What is Positive Psychology?

Positive psychology is a new school of psychology

Positive psychology is a relatively recent movement in psychology that focuses on the positive side of wellbeing, happiness and fulfilment.

A basic premise is that is large proportion of our happiness is within our control. We can choose what we think, what memories we dwell on and how we speak and these influence our outlook and our happiness.

Positive psychology has its roots in the humanistic psychology of Maslow who discussed self actualisation and the positive thinking aspects of cognitive psychology.

The focus has been on research into such topics as hope and optimism, heroism and also character strengths and virtues with an aim to map out such characteristics and explore their origins.

Positive psychology moved out of purely academic circles and came into popular consciousness with the publication of Authentic Happiness, where one of its founders Martin Seligman outlined some simple keys to happiness.
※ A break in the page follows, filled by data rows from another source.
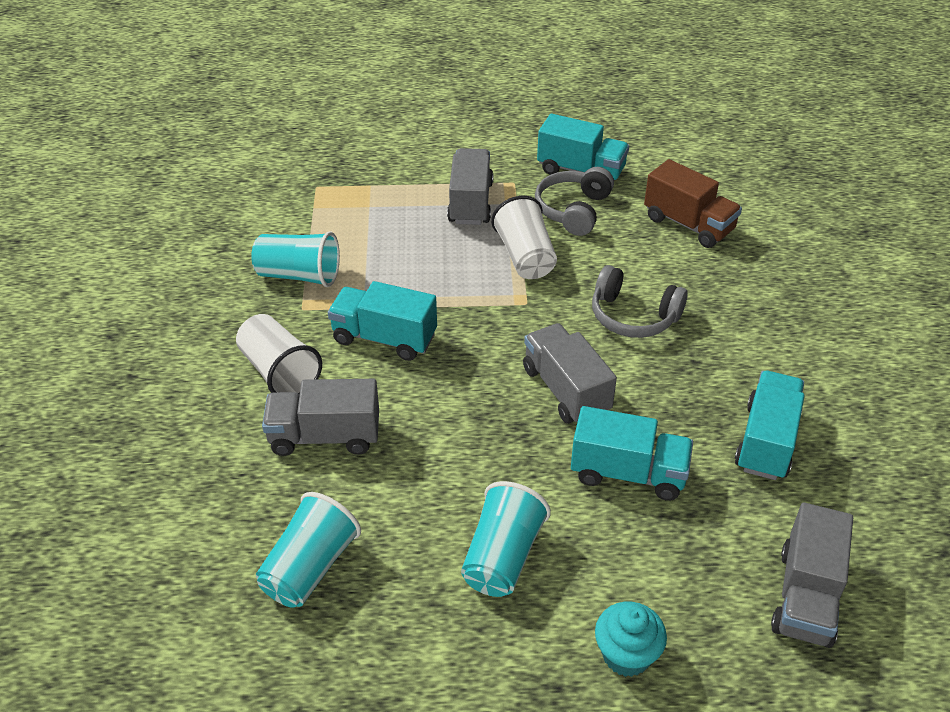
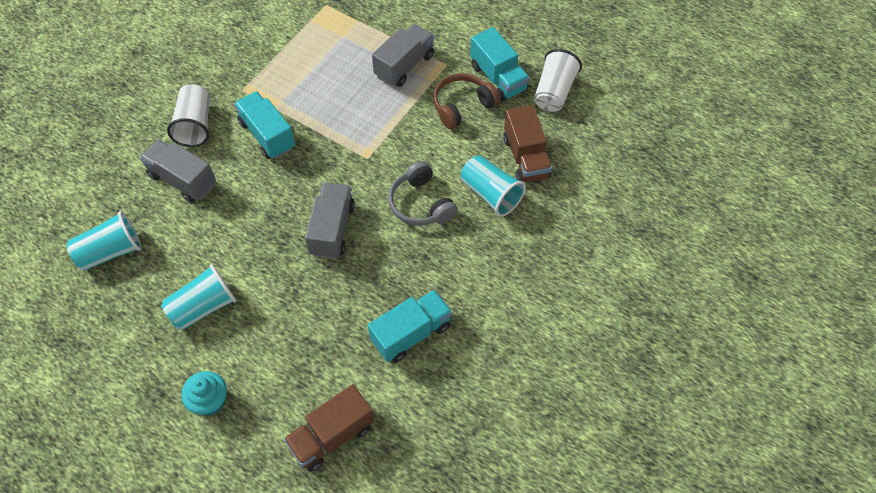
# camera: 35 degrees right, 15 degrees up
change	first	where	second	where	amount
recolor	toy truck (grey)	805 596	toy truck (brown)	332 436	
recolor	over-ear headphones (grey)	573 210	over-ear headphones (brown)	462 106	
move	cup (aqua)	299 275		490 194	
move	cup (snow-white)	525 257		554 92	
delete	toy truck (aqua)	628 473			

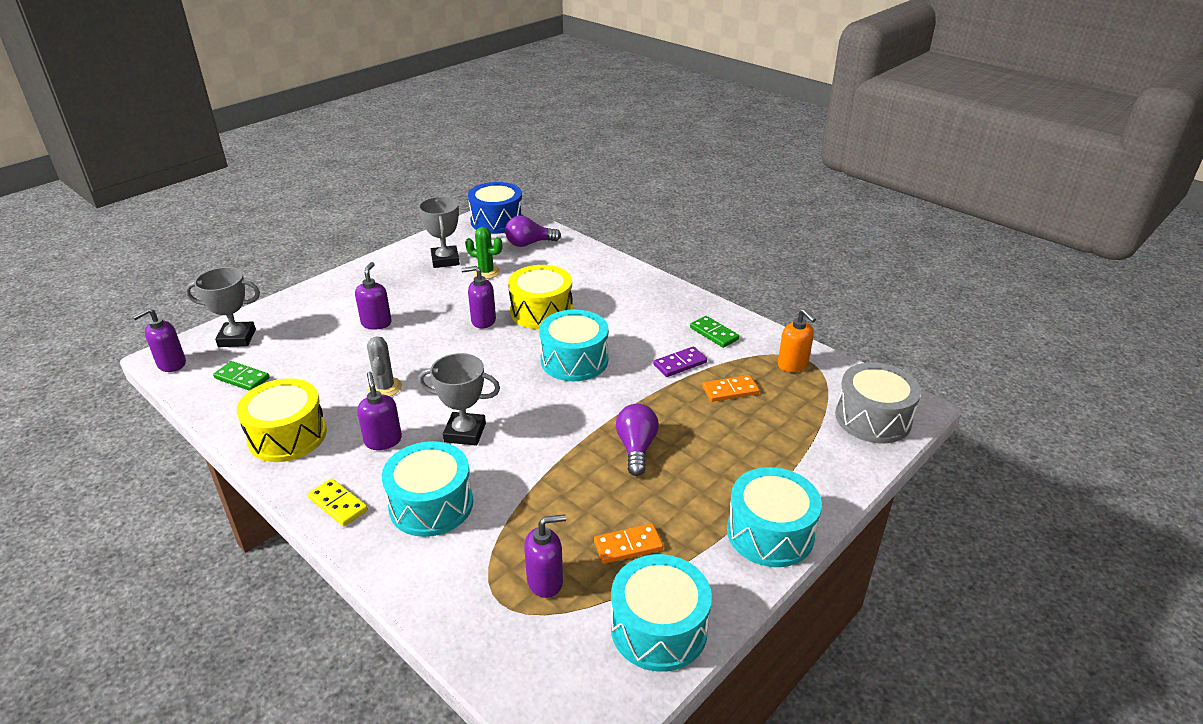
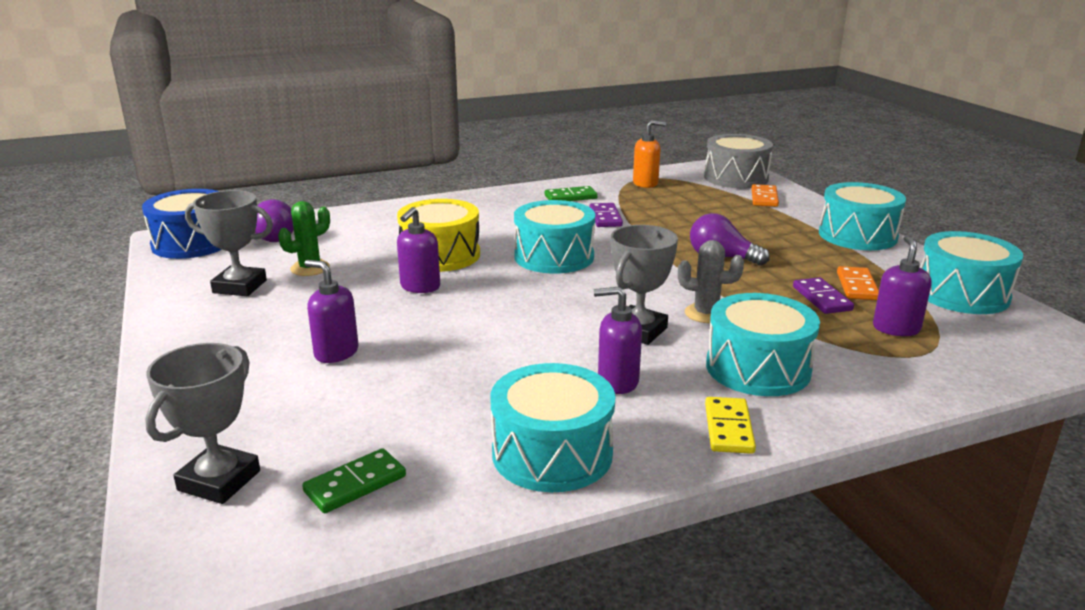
# camera: 65 degrees left, 10 degrees down
change	first	where	second	where	amount
recolor	snare drum (bright yellow)	287 436	snare drum (aqua)	552 453	
move	saguaro cactus (grey)	385 387		706 313	
rotate	domino tile (bright yellow)	338 504		729 428	60 degrees counterclockwise
move	domino tile (bright orange)	730 390		764 198	
insert			domino tile (violet)	821 298	
delete	pump bottle (violet)	171 364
Positive psychology has many practical applications

Finding meaning in your life

Positive psychology as outlined in Authentic Happiness isn’t as selfish as it might first sound. Seligman doesn’t just look at hedonistic pleasure but also sees the value of contributing to others and finding meaning to your life.
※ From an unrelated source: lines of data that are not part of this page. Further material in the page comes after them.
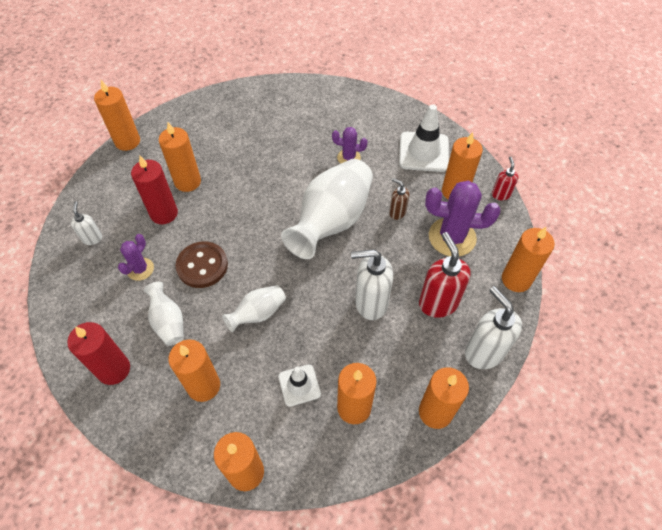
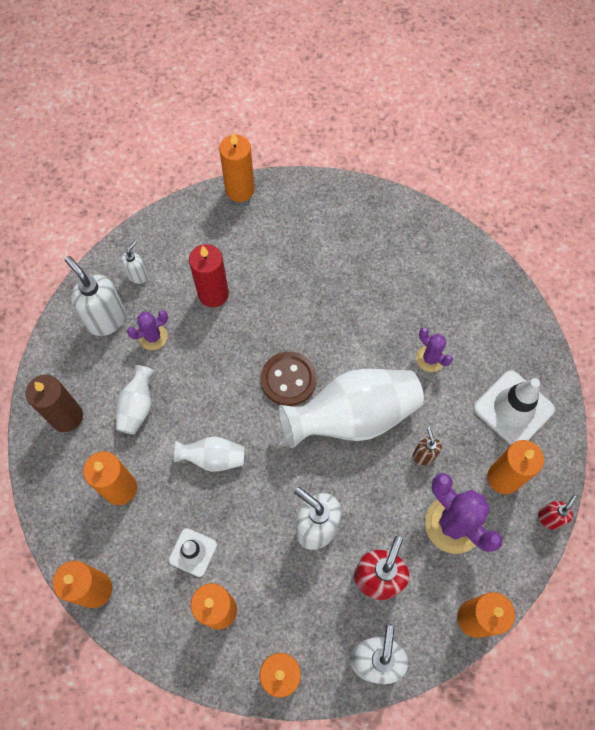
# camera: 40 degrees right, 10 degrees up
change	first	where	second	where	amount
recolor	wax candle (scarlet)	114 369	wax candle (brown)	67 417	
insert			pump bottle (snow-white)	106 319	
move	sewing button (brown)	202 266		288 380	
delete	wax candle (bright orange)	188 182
Because it acknowledges the importance of finding purpose and vision for your life this means that positive psychology has a healthy view of spirituality and of the importance of being a positive role model and contributing to the needs of others.
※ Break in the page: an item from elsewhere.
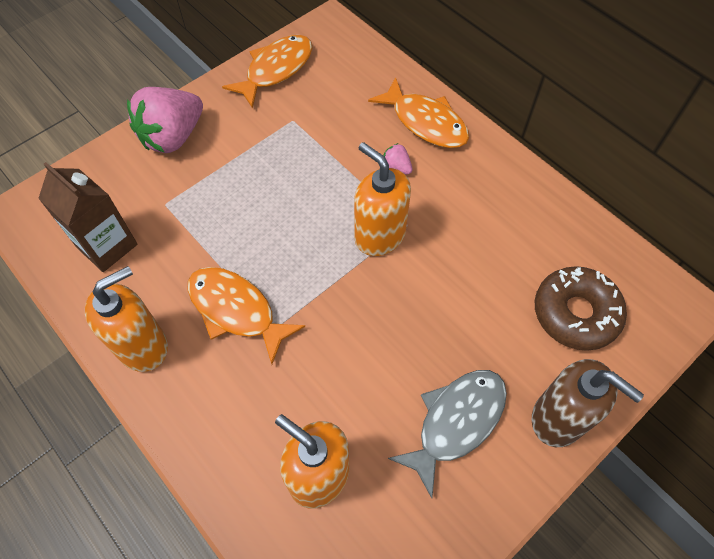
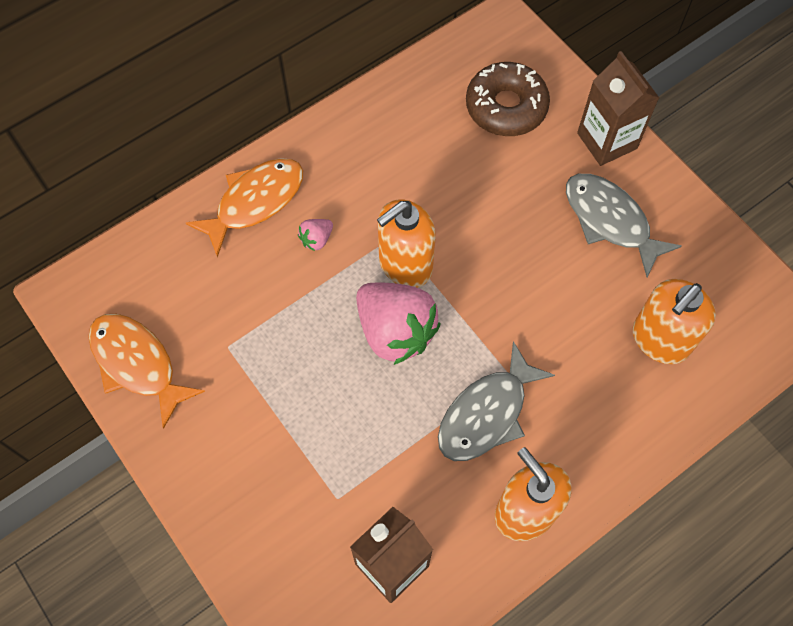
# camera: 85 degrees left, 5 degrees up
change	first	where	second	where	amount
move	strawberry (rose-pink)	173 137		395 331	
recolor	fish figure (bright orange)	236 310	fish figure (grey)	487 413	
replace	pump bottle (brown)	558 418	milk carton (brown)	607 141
In his more recent book Flourish Seligman discusses how there is more to life than happiness. He points out the importance of finding meaning and purpose in life.

Developing character strengths

Positive psychology is about developing character strengths. Research into character strengths has led to the identification of 24 key character strengths under 6 main headings.

Wisdom and Knowledge that includes

  • curiosity – having an interest in the world
  • love of learning
  • open-mindedness – not making snap judgement but not just accepting everything either rather open-mindedness is about getting the relevant information before making a decision
  • ingenuity – being original and being practical – ‘street smart’
  • social intelligence – understanding people and situations – emotional intelligence
  • perspective – seeing the bigger picture

Courage including

  • valour – being brave i.e. acting when you are scared
  • perseverance – working diligently and working hard – keeping going
  • integrity – being genuine and honest – being authentic
  • zest – enthusiasm and passion


  • kindness – being generous to others
  • loving – caring for others and allowing yourself to be cared for and loved


  • citizenship – loyalty – doing your duty – working as a team
  • fairness – equity
  • leadership


  • self-control
  • prudence – discretion or caution
  • humility – modesty


  • appreciation of beauty – appreciating excellence not just in art or nature but in any area
  • gratitude
  • hope – being optimistic or future minded
  • spirituality –about having a sense a purpose – it doesn’t have to be about religion or faith
  • forgiveness – showing mercy
  • humour

Life coaching

Positive psychology also has had an important influence in the growth of life-coaching. Coaching applies such principles as encouraging people to achieve their goals and to find purpose and meaning to their lives. In this way coaching is different from counselling or therapy that often focuses on solving people’s problems such as their anxieties or addictions.

This has been applied to areas such as education, parenting and management. This focus on positivity has helped many people deal with their stress and it has also helped them develop their character, build more loving relationships, be better parents and find satisfaction in their work.